Deux situations chiffrées pour voir la différence (exemples illustratifs) :
- Marc loue un studio meublé près d'une faculté, 550 €/mois (6 600 €/an). En micro-BIC, l'abattement forfaitaire est de 50 % — contre 30 % en nu — donc seuls 3 300 € seraient imposables. Mais il choisit le réel : l'amortissement du studio et du mobilier — de l'ordre de 3 000 €/an — plus les charges effacent la quasi-totalité des loyers → impôt sur les loyers proche de zéro pendant des années.
- Sophie loue un T3 nu 900 €/mois (10 800 €/an) et engage 25 000 € de travaux de toiture et d'isolation. Elle dégage alors un déficit foncier d'environ 14 000 € : ses loyers de l'année ne sont pas imposés, elle impute 10 700 € sur son revenu global, et reporte le surplus sur ses revenus fonciers des 10 années suivantes.
Peut-on changer de formule en cours de route ?
Oui, mais pas du jour au lendemain. Passer du nu au meublé (ou l'inverse) suppose de conclure un nouveau bail : à l'échéance après congé régulier, au départ du locataire, ou d'un commun accord avec lui. Il faut aussi équiper le logement selon la liste légale, vérifier que le règlement de copropriété ne s'y oppose pas, et déclarer le changement de régime fiscal (les loyers meublés relèvent des BIC, avec une immatriculation à effectuer). À partir du 1er octobre 2026, le nouveau contrat type (décret n° 2026-596) fournit d'ailleurs un modèle actualisé pour les deux formules — bail nu comme meublé.
Questions fréquentes
Quelle durée pour un bail nu et meublé ?
3 ans en nu, 1 an en meublé (9 mois pour un étudiant).

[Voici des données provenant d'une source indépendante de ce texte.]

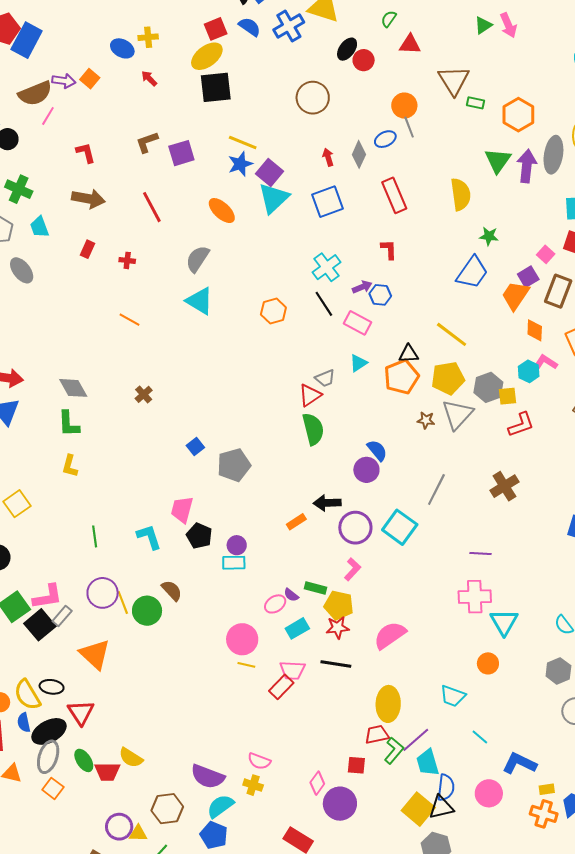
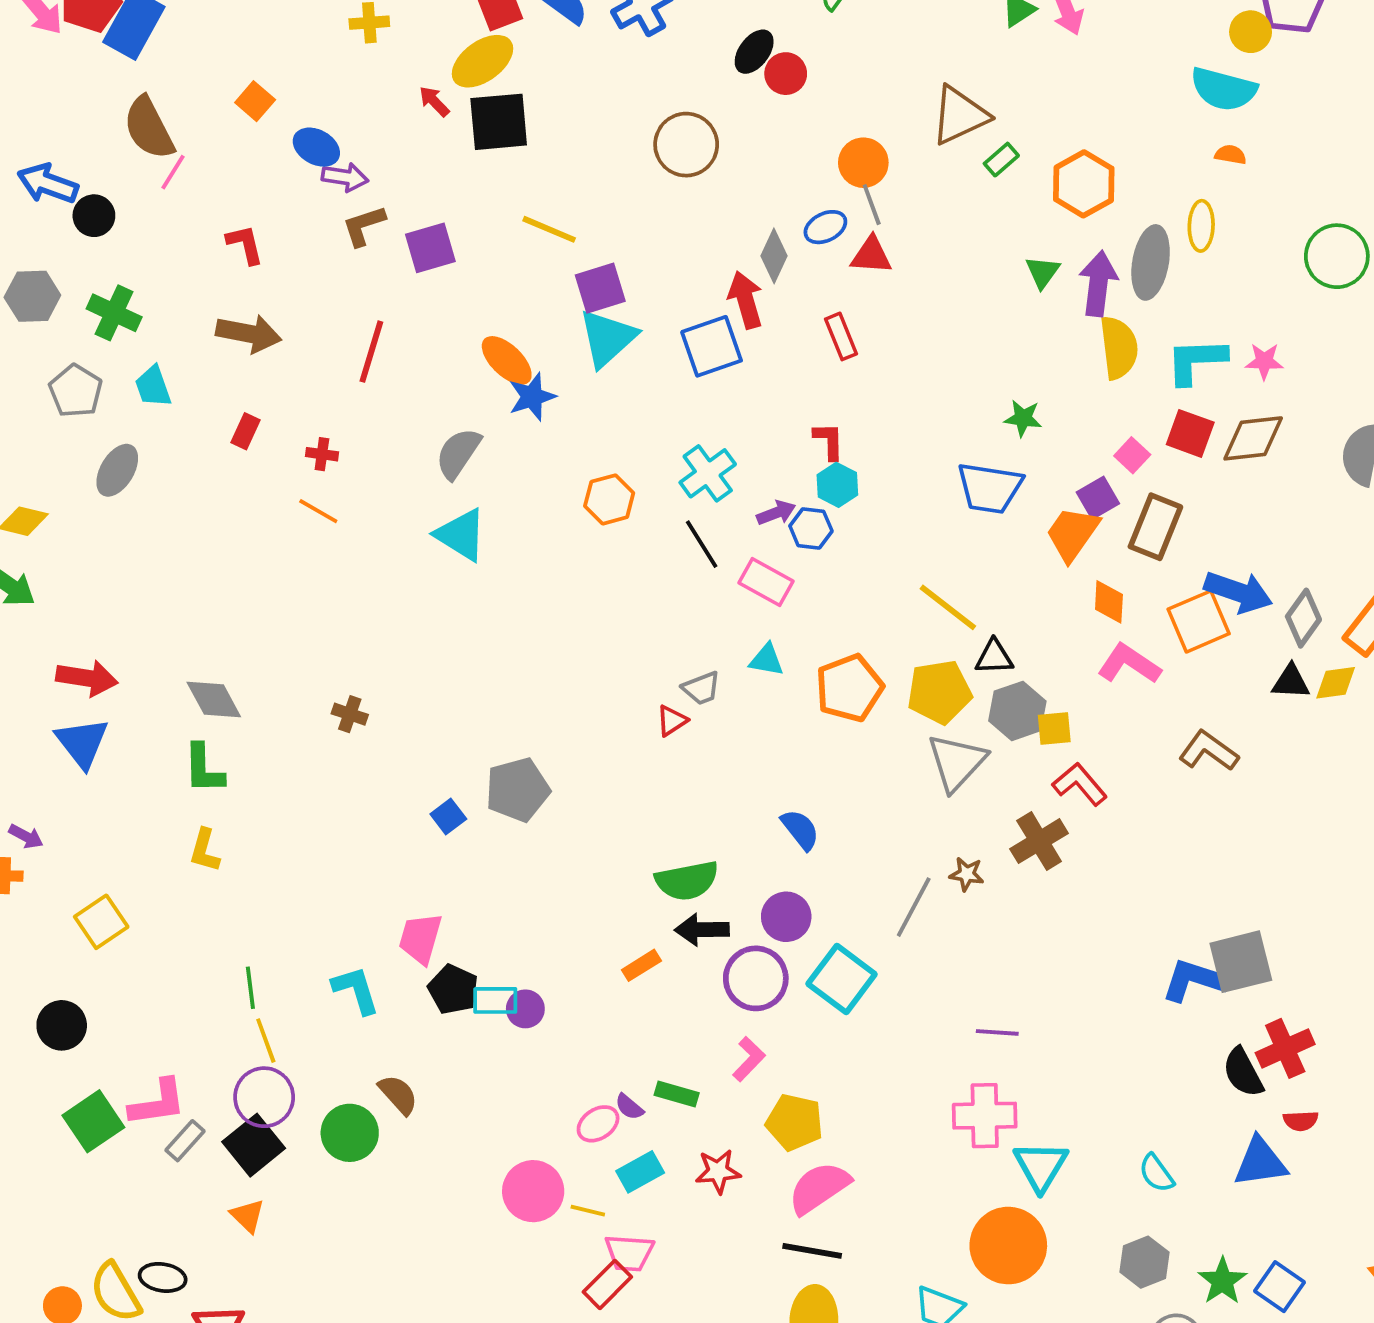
red triangle: (410, 44) -> (871, 255), moved
blue ellipse: (122, 48) -> (316, 147), moved
red arrow: (149, 78) -> (434, 101), moved
brown triangle: (454, 80) -> (960, 115), turned 36
purple arrow: (64, 81) -> (345, 177), moved
brown semicircle: (35, 93) -> (149, 128), turned 84
green rectangle: (476, 103) -> (1001, 160), turned -54
red arrow: (328, 157) -> (746, 300), moved, size x1.6
green triangle: (498, 161) -> (1043, 272), size x0.7
blue star: (240, 164) -> (532, 397), moved
purple square: (270, 172) -> (600, 288), turned 32
yellow semicircle: (461, 194) -> (1119, 348), moved
red rectangle: (394, 195) -> (841, 336), size x0.7
red line: (152, 207) -> (371, 352), turned 44
gray ellipse: (22, 270) -> (117, 470), turned 68
blue trapezoid: (472, 272) -> (990, 488), turned 63
orange hexagon: (273, 311) -> (609, 499), moved
orange line: (129, 320) -> (318, 511), moved
black triangle: (409, 354) -> (994, 657), moved
pink L-shape: (546, 362) -> (1129, 664), size x1.4
cyan triangle: (358, 363) -> (767, 660), turned 42
cyan hexagon: (529, 371) -> (837, 485), moved
brown cross: (144, 394) -> (350, 714), turned -30
red triangle: (310, 395) -> (672, 721), size x0.7
brown star: (426, 420) -> (967, 874), moved
red L-shape: (521, 425) -> (1080, 784), turned -112
green semicircle: (313, 429) -> (687, 881), moved, turned 92
gray pentagon: (234, 465) -> (518, 790), moved
purple circle: (366, 470) -> (786, 917), moved
brown cross: (504, 486) -> (1039, 841), moved
cyan rectangle: (234, 563) -> (495, 1000), moved
yellow line: (123, 603) -> (266, 1041), moved
yellow pentagon: (339, 605) -> (795, 1122), moved
black square: (40, 625) -> (254, 1145), moved
orange triangle: (95, 654) -> (248, 1216), size x0.6
orange circle: (488, 663) -> (1008, 1246), size x1.8
black line: (336, 664) -> (812, 1251), moved
yellow line: (246, 665) -> (588, 1211), moved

Préavis locataire : 3 mois en nu (1 mois en zone tendue), 1 mois en meublé.
Quel dépôt de garantie ?
1 mois de loyer HC en nu, 2 mois en meublé.

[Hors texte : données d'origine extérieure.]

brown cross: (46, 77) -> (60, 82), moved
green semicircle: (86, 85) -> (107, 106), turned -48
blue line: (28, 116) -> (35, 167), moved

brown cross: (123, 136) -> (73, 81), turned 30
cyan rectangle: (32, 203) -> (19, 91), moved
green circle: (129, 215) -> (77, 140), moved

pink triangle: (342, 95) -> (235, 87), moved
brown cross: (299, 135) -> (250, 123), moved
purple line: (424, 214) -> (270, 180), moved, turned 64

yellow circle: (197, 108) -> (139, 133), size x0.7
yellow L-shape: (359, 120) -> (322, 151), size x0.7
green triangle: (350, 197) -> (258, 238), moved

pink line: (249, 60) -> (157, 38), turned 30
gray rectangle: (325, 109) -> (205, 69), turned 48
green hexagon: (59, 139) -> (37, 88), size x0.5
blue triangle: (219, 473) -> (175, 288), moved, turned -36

Vaut-il mieux louer vide ou meublé ?
Meublé pour la souplesse et l'optimisation par amortissement ; nu pour la stabilité et le déficit foncier. Cela dépend du bien et de votre fiscalité.
Quels meubles sont obligatoires en meublé ?

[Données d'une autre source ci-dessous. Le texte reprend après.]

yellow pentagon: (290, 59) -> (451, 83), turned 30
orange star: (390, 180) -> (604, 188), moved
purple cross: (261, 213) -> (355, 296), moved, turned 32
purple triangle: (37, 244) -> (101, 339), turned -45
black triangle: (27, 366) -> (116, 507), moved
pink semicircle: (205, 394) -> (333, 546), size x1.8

Les 11 catégories du décret 2015-981 : literie, dispositif d'occultation des fenêtres dans les chambres, plaques de cuisson, four ou micro-ondes, réfrigérateur, vaisselle, ustensiles, table et sièges, rangements, luminaires, matériel d'entretien.
Références : loi n° 89-462 du 6 juillet 1989 (titre Ier — nu ; titre Ier bis — meublé) ; décret n° 2015-981 du 31 juillet 2015 (liste du mobilier) ; art. 50-0 CGI (micro-BIC 83 600 €, revenus 2026) ; LFSS 2026 (prélèvements sociaux 18,6 %). À jour : juillet 2026. Article informatif, ne constituant pas un conseil juridique ou fiscal.